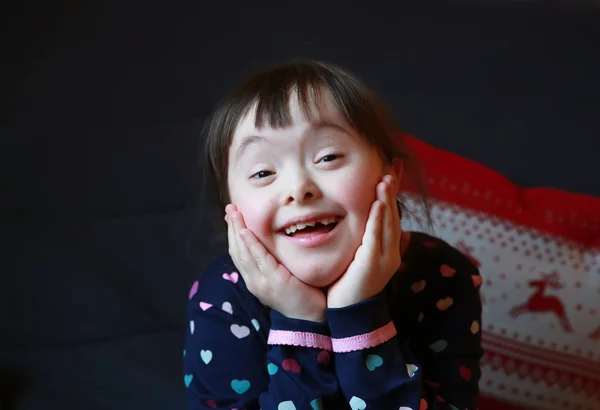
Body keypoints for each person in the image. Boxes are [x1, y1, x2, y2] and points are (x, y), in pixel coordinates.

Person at [184, 59, 483, 410]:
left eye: (328, 157)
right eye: (263, 172)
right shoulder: (221, 297)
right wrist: (299, 322)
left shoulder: (441, 277)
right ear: (231, 205)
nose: (299, 188)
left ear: (391, 174)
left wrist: (359, 315)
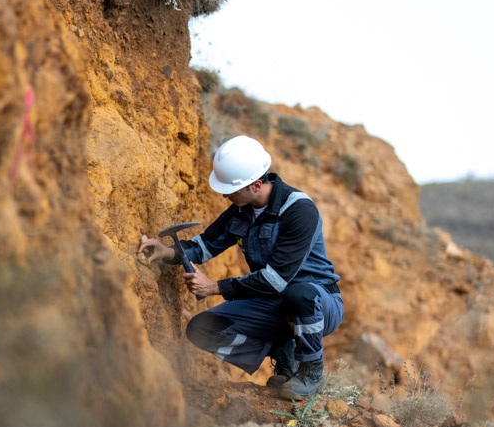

########

_TASK ITEM_
Each line from the one containing "left shoulder: (441, 277)" through the end of the listing is to be set down exactly, with all pictures left out.

_EXERCISE ANSWER_
left shoulder: (441, 277)
right ear: (231, 205)
nose: (299, 188)
left ear: (391, 174)
left wrist: (359, 315)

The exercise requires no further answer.